The names Three Mile Island, Chernobyl and now, Fukushima Daiichi are part of a lengthening list of failed nuclear power plants, a list that would have been long with a single name. And of America’s 54 nuclear power stations (add 36 private research reactors plus a few more government systems along the way for a total of 104 U.S.-based reactors), way too many (about 20) are located near vulnerable fault lines. At a time where energy costs are soaring, our ability to shut down a number of these mega-billion dollar facilities appears to be limited… and there are even pressures to build and deploy more of these behemoths to avert financial disaster as fossil fuels are rapidly out-pricing the market’s ability to pay, alternative sources of energy are still lagging behind in terms of large-scale practicality.

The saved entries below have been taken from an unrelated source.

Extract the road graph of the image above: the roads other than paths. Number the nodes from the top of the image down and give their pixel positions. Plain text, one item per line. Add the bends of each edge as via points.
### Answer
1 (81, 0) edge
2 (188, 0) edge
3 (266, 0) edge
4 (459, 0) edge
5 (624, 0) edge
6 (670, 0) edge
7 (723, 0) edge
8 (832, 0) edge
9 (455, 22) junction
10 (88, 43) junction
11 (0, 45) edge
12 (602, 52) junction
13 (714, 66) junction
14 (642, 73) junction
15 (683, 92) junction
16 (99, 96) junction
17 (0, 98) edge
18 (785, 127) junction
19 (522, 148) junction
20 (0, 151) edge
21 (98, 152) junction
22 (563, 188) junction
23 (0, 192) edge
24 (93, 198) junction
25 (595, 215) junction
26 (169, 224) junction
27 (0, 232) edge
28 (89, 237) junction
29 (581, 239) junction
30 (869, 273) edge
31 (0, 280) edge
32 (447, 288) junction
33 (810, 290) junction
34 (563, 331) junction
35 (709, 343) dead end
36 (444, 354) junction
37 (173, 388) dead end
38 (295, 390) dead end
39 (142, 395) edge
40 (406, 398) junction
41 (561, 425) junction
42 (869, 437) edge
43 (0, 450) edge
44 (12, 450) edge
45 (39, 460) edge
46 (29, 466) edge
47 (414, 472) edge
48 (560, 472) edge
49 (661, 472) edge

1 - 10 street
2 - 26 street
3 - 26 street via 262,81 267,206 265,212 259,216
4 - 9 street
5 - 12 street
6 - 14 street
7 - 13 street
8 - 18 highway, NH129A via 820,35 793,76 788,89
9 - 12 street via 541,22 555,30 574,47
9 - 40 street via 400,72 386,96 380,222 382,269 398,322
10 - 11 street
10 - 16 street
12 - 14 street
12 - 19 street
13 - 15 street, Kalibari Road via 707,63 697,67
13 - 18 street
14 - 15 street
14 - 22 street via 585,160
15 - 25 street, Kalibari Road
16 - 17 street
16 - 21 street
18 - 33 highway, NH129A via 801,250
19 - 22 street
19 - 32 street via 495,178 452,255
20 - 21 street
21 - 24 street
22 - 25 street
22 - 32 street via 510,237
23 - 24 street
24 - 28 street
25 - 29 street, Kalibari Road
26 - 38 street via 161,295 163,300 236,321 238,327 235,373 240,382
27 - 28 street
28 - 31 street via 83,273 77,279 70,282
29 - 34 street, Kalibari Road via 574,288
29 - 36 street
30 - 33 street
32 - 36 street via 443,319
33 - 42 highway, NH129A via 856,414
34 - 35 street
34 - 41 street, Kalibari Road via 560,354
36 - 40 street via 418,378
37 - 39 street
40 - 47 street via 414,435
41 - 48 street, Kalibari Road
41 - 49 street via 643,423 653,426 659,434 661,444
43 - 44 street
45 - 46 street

How did the U.S. alter its nuclear energy policy as a result of the Japanese debacle? The March 14^th Washington Post: “‘At this time, we don’t have any information that would cause us to do anything different,’ said Gregory B. Jaczko, chairman of the Nuclear Regulatory Commission, at a White House briefing… White House press secretary Jay Carney, at the same briefing, also defended the use of nuclear power, saying it ‘remains a part of the president's overall energy plan.’” Japan gets (got?) 30% of its electrical power from nuclear facilities; the U.S. gets 20% of its electrical energy needs from such plants.

Nuclear plants aren’t the only high “earthquake risk” generating stations; some forms of energy extract appear to cause quakes. A 2006 3.4 (Richter Scale) quake appears to have been triggered by a geothermal power plant in Basel, Switzerland (what exactly happens when you release all that pent up heat and steam underground?!), leading to a permanent shutdown of the facility. This “failure” resulted in the abandonment of a number of such projects, including one in Northern California.

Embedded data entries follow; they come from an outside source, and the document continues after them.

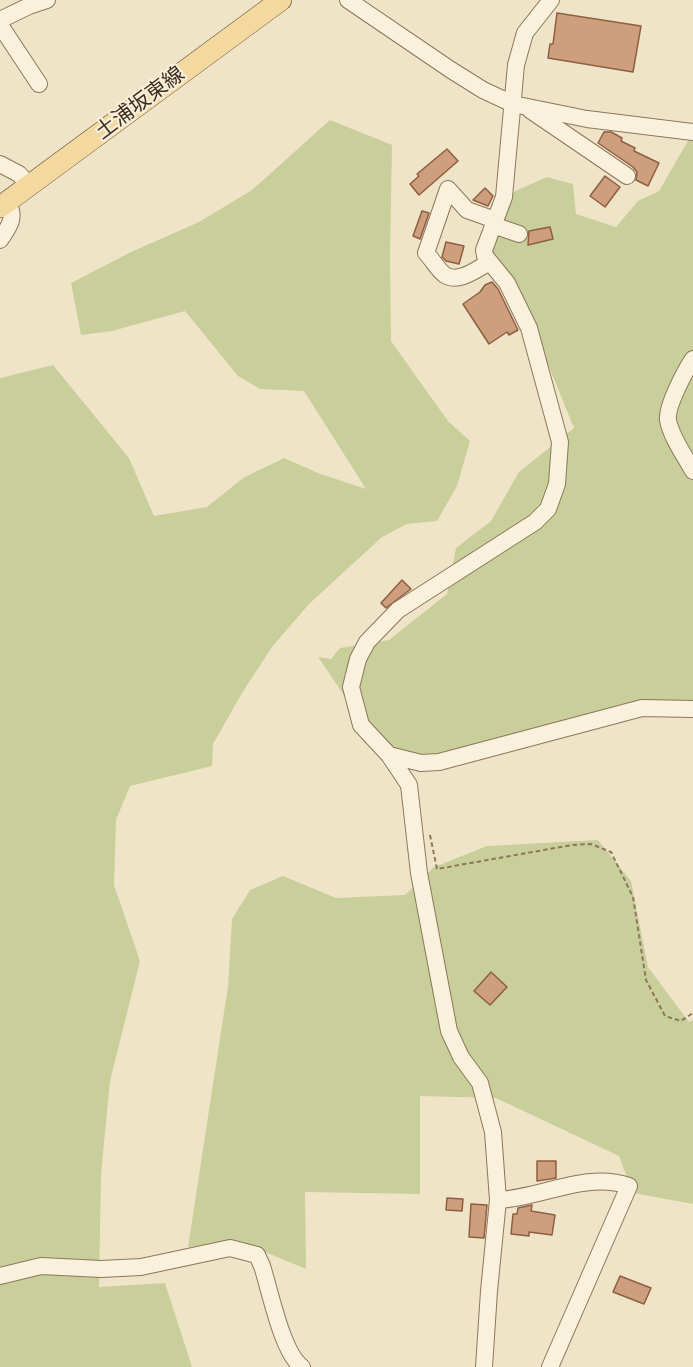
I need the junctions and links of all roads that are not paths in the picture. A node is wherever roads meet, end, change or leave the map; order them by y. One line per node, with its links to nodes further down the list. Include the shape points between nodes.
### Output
1 (47, 0): 5 (street)
2 (281, 0): 12 (main road, 土浦坂東線)
3 (348, 0): 8 (street, via 450,70)
4 (551, 0): 8 (street, via 525,33 516,65)
5 (0, 20)
6 (0, 25): 7 (street)
7 (39, 84)
8 (519, 105): 9 (street, via 587,119); 11 (street); 14 (street, via 504,196)
9 (693, 132)
10 (0, 164): 12 (street, via 19,174)
11 (627, 176)
12 (30, 186): 13 (main road, 土浦坂東線)
13 (3, 205): 16 (street, via 12,209 12,217)
14 (494, 223): 15 (street); 17 (street, via 484,250); 17 (street, via 467,210 448,189 426,253 451,277)
15 (519, 234)
16 (0, 240)
17 (490, 262): 21 (street, via 507,283 529,328 560,442 557,484 548,509 535,522 398,610 367,642 351,687 362,725)
18 (693, 359): 19 (street, via 667,417)
19 (693, 471)
20 (693, 709): 21 (street, via 642,708 439,762 421,763)
21 (389, 755): 22 (street, via 409,785 419,873 449,1031 461,1057 480,1083 493,1132)
22 (498, 1200): 25 (street); 26 (street, via 533,1196 576,1182 629,1186)
23 (0, 1276): 24 (street, via 42,1266 141,1267 230,1248 242,1250 257,1255 286,1343 295,1362)
24 (302, 1367)
25 (484, 1367)
26 (550, 1367)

In California, there are four nuclear power plants; Diablo Canyon and San Onofre (center and right above) are on or near fault lines on the ocean front. Additional vulnerable facilities sit in quake prone Oregon and Washington. West Coast risks are obvious, but even New York City, the entire state of Utah and the middle of the United States face risks with fault lines that, sooner or later, generate sizeable quakes. That latter region bears some greater attention, according to preparednesspro.com: “Few citizens are fully aware of the New Madrid fault line affecting Missouri, Kentucky, Ohio, Illinois, Indiana, Tennessee and Mississippi. The New Madrid fault even affects some parts of Iowa and Arkansas. In 1811, a succession of 4 full strength earthquakes occurred, followed by horrific aftershocks. As a result of the earthquake, huge fissures opened in the earth and spewed ‘volcanoes’ of silt and bedrock all over the area as well. Today, this same fault line has the potential to create an 8.0 seismic sized earthquake in the next 5 to 10 years which would seriously affect the heartland of America.”

And there are nuclear power plants in this region as well. We make decisions based on current needs and realities, often swallowing hard and ignoring obvious longer-term risks. Perhaps not killing or injuring future generations needs to be a bigger factor in our short-term solutions.

I’m Peter Dekom, and I am still having difficulty actually picturing the pain, suffering and massive loss of life in this Japanese natural disaster.